‘Lost Tribe’ Separatists In Nigeria Celebrate Trump’s Victory
On the weekend of President Trump’s inauguration, hundreds took to the street to march. They blocked traffic, sang songs and danced. In the crowd, scores of them wore yarmulkes and tallitot as they waved Israeli flags.
This was not a scene from a major American city — where supporters and protestors similarly thronged the streets.
It was in the West African nation of Nigeria, where a separatist group known as the Indigenous People of Biafra is heralding Trump as a boon to its nationalist project. They see themselves as descendants of a “Lost Tribe of Israel,” and see Trump as a “pro-Israel” president who will also support their movement to create an independent country of Biafra in the South of the country, among the Igbo people.
“Trump stands for everything we aspire for as a people,” Mazi Onyebuchi, an IPOB activist based in England, wrote in a Facebook message to the Forward. Those aspirations? Self-determination and “restoration of ancient Jewish heritage.”
“They believe that the Igbo are Jews,” said Remy Ilona, a Nigerian graduate student at Florida International University, and the author of “The Igbos And Israel: An Inter-cultural Study of the Oldest and Largest Jewish Diaspora.”
“As the Igbo believe they are Jews,” Ilona said, “that would mean they would support their brothers. And Israel is the state of the Jewish people.”
The IPOB advocate for the creation of an independent state in southeastern Nigeria for the Igbo, one of the country’s largest ethnic groups which also holds a longstanding and widely held identification with the biblical Israelites.
During a bloody war for Biafran independence in the late 1960s, more than 1 million Igbo were killed.
Some Igbo call the conflict an attempted genocide by the Nigerian state, which they compare to the Holocaust. That has only deepened their emotional bond with the Jewish people, and the State of Israel.
Biafran nationalists say their movement has been gaining steam recently and clashes have erupted with security forces in recent months. A leading figure of the movement, Nnamdi Kanu, was arrested by Nigerian secret police last year and is still being held.
Reports of clashes between the Biafrans and the state continue.
At the inauguration rally, held in the southern oil hub of Port Harcourt, police arrested 65 demonstrators. And though not verified independently, Biafran activists also claimed police had brutally attacked unarmed demonstrators and even killed several of them.
Amid the unrest, Biafrans hope Trump will come to their side.
Biafrans viewed the former president Barack Obama and Democratic nominee Hillary Clinton as opposed to their movement and overly sympathetic to the Muslim president of Nigeria, Muhammadu Buhari.

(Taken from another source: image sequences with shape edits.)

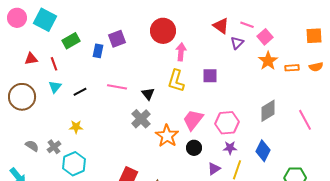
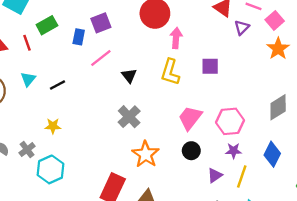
red line: (54, 64) -> (27, 43), moved
pink line: (117, 87) -> (101, 58), moved, turned -48
black triangle: (148, 94) -> (129, 76), moved
orange star: (167, 136) -> (146, 154), moved

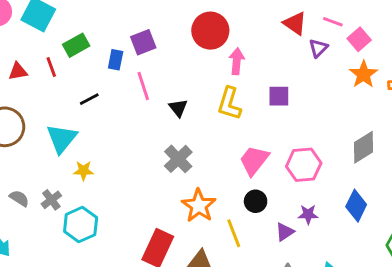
pink line: (101, 58) -> (143, 86), turned -70
cyan triangle: (28, 79) -> (62, 139), moved, size x1.6
black line: (58, 85) -> (89, 99), moved
purple star: (234, 151) -> (308, 214), moved
yellow line: (242, 177) -> (234, 233), moved, turned -40

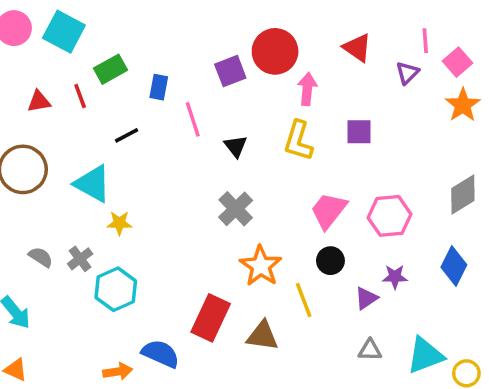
pink line: (333, 22) -> (425, 41), turned 66
red triangle: (295, 23) -> (357, 48), moved
purple square: (143, 42) -> (230, 71), moved
cyan triangle: (62, 139) -> (93, 184), turned -40

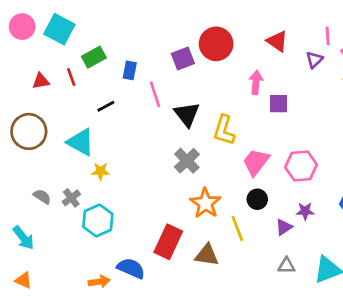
pink arrow: (307, 89) -> (256, 82), moved
yellow L-shape: (298, 141) -> (224, 130), moved
black triangle: (236, 146) -> (187, 114), size x1.5

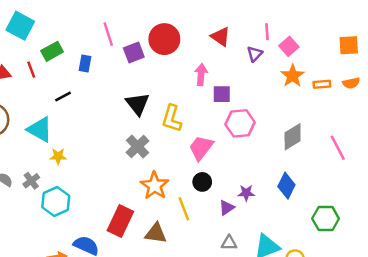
pink line: (155, 94) -> (108, 34), moved
pink hexagon: (301, 166) -> (240, 123), moved

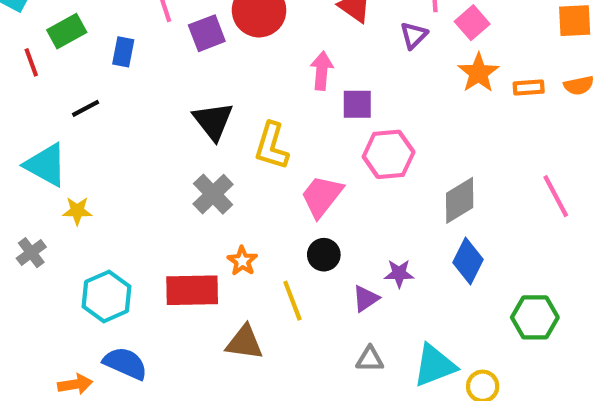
gray diamond: (293, 137) -> (460, 200), moved
orange star: (155, 186) -> (242, 261), size x0.6
cyan hexagon: (56, 201) -> (106, 296), moved
red rectangle: (120, 221) -> (192, 290), moved, turned 64

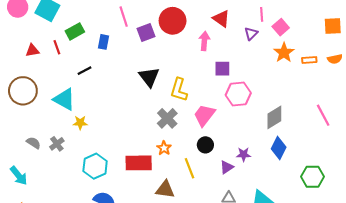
pink arrow: (322, 71) -> (204, 41), moved
gray cross: (213, 194) -> (167, 118), moved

Trump’s efforts to curb Muslim immigration, on the other hand, have resonated among some Biafrans who see themselves in opposition to the predominantly Islamic north of Nigeria.
Kanu reportedly handwrote a letter to Trump that was smuggled out of imprisonment. In it, he said, “Your victory has placed a historic and moral burden upon you to liberate enslaved nations in Africa.”
Trump’s promises to forge strong ties with Israel have also resonated with Biafrans, who see themselves as kin to the Jewish people.
Religious practices vary widely among the Igbo. Most are Christian, though many congregations interpolate Hebrew or Jewish rituals into their practice. A smaller group practices rabbinic Judaism and has forged ties with American Jews and Israeli groups to bolster its connection to Judaism and Israel.
Images of the separatist clad in Jewish garb circulate online widely. In one, Kanu wears a tallit and yarmulke, shackled hands held high over his head. IPOB protesters recently rallied outside a Nigerian court on Kanu’s behalf. They dressed in prayer shawls and carried signs written in Hebrew and in English. On one sign was the Sh’ma, the central prayer of Judaism; another was addressed to the president. “Let My People Go,” it read.
Yahgozie Immanu’el, another Biafran activist living in England, wrote in a message to the Forward that Trump’s signals indicating he might move the United States Embassy to Jerusalem from Tel Aviv were also encouraging to the Biafran separatists — who see themselves as championing their own sort of Zionism of Biafra.
“Hearing Trump re-echo the liberation of Jerusalem — the eternal home of Jewish people,” Immanu’el wrote, was another reason for IPOB’s support.
Immanu’el went on: “The Biafran people are strong supporters of the State of Israel and her rights to exist, so anyone supporting that would obviously get the support of Indigenous People of Biafra.”